Sur le terrain à l’écoute et à l’appui

Publié le par Etienne Mercier

Ces derniers jours ont pour moi été éprouvants et passionnants. Dans mon dernier post de vendredi, je me réjouissais de cette mesure phare qu’est la gratuité des transports Franciliens pour les titulaires du RMI et d’une tarification sociale adaptée à un certain nombre de personnes défavorisées.  Voilà désormais une semaine passée à expliquer cela dans les médias, sur les plateaux télé, dans la presse et à toutes celles et tous ceux qui restent à convaincre.

 

Parallèlement à cela, le lundi 2 qui a suivi l’annonce de cette mesure, je me suis rendu, avec Ségolène ROYAL, Claude BARTOLONE et les Socialistes de Seine Saint Denis à L’usine PSA d’Aulnay sous Bois pour aller écouter et soutenir les grévistes qui fabriquent habituellement les Citroën C2 et C3. La revendication est simple : 300 € d’augmentation. Un pur délire pourrait on se dire. Sauf que le niveau de surendettement de ces personnels, leur mal-logement, leur mauvaise qualité de vie et la précarité de leur emploi font que ce sont des travailleurs accablés dont le pouvoir d’achat est quasi-nul et qui vivotent alors même qu’ils travaillent dur. Ajoutons à cela qu’ils vivent sous la menace d’être délocalisés. Sur le fond, prendre un peu des profits redistribués aux actionnaires pour en redonner à ceux qui ont créés – réellement – ces profits : il fallait y penser n’est-ce pas ? « Sécuriser » ces personnes qui travaillent en France, consomment en France et cotisent en France, c’est un minimum. Pourtant c’est pas gagné.
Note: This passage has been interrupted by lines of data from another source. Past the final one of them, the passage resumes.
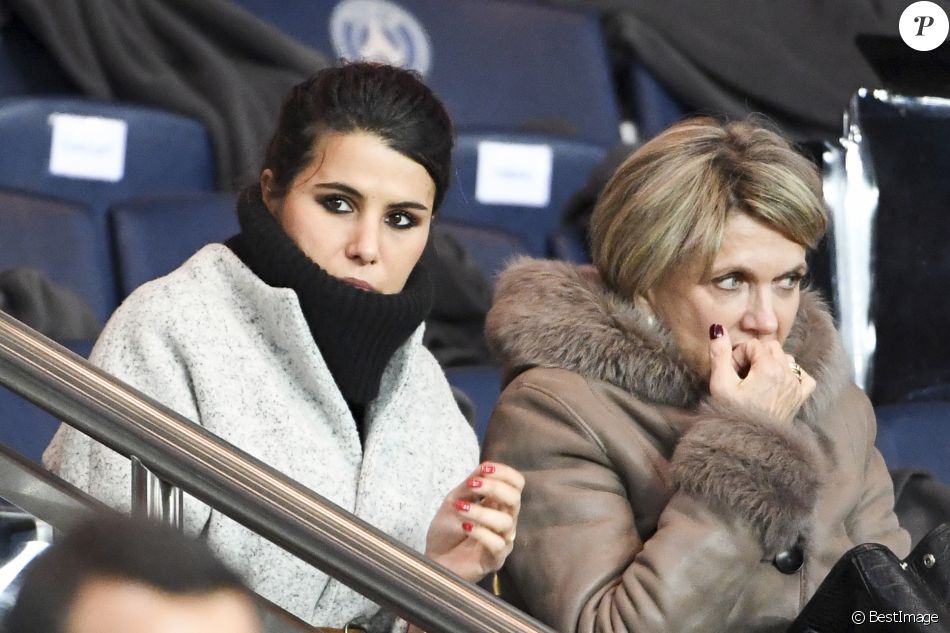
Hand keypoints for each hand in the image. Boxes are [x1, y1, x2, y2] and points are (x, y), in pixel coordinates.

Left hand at [424, 462, 523, 582]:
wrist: (434, 559)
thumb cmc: (446, 531)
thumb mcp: (454, 501)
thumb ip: (469, 486)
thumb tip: (484, 468)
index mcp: (497, 503)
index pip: (516, 483)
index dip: (505, 473)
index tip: (485, 468)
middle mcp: (505, 520)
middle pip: (515, 498)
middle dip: (494, 488)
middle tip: (472, 486)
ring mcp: (502, 540)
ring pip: (505, 521)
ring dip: (481, 511)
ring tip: (460, 509)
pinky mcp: (495, 559)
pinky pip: (497, 544)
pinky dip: (480, 532)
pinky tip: (465, 527)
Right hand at [708, 325, 815, 422]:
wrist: (750, 444)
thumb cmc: (733, 415)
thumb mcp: (720, 384)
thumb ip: (719, 354)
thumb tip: (718, 329)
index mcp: (769, 367)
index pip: (752, 345)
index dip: (738, 356)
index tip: (731, 373)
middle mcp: (787, 373)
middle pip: (771, 347)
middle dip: (754, 356)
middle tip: (741, 376)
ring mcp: (797, 386)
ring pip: (786, 359)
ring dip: (771, 364)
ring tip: (755, 382)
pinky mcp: (800, 398)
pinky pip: (804, 377)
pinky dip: (793, 375)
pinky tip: (779, 383)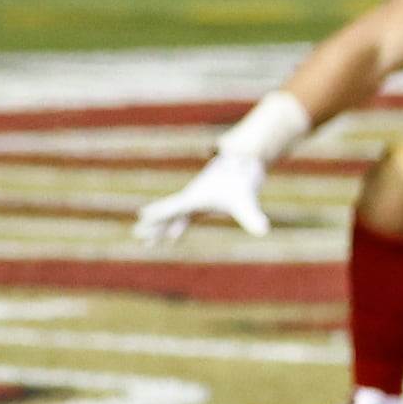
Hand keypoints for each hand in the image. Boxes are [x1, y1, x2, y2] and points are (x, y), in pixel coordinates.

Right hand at [134, 142, 275, 244]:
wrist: (241, 162)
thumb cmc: (242, 181)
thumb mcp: (247, 201)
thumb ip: (253, 216)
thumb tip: (264, 232)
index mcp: (196, 198)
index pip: (175, 208)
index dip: (161, 213)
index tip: (143, 216)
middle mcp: (191, 200)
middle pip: (168, 214)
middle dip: (154, 225)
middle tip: (137, 234)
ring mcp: (193, 203)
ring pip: (172, 218)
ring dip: (160, 229)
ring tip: (146, 241)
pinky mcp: (200, 206)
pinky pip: (182, 219)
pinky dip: (173, 227)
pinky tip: (171, 236)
Ségolène évoque la nécessaire revalorisation des bas salaires et les initiatives à prendre au niveau des banques concernant le surendettement. On en sait également d’avantage depuis avant-hier et ses déclarations très claires concernant les futures obligations des banques et les droits des personnes en difficultés, rincées par le système des frais et des agios.  Là-dessus aussi : pourvu qu’elle gagne ! Reste qu’il nous faut convaincre des ouvriers septiques et méfiants à notre égard.

 

D’où l’importance de mettre en œuvre nos propositions de campagne ! Et de les expliquer. Cette mesure de gratuité pour les Rmistes et la batterie des mesures tarifaires décidées vient donc à l’appui de notre démonstration. Pour être crédible, la Gauche doit agir. C’est ce que nous faisons.

Cette affaire a plusieurs « mérites » et notamment celui de poser la campagne du bon côté de la barrière pour celles et ceux qui doutaient du message : celui des travailleurs en mal de pouvoir d’achat, d’emploi et d’insertion.

Voilà un combat symbolique à plus d’un égard ; dans un département symbolique ( la Seine Saint Denis ), un secteur symbolique de l’économie de notre pays

(l’industrie automobile) dans un moment important qu’est l’élection présidentielle.

Une leçon (globale) : il faut être pédagogue. D’une part parce qu’on ne fait pas le bonheur des gens à leur place mais avec eux. Ensuite, parce qu’il faut expliquer, sans relâche, ce que vous comptez faire et pourquoi.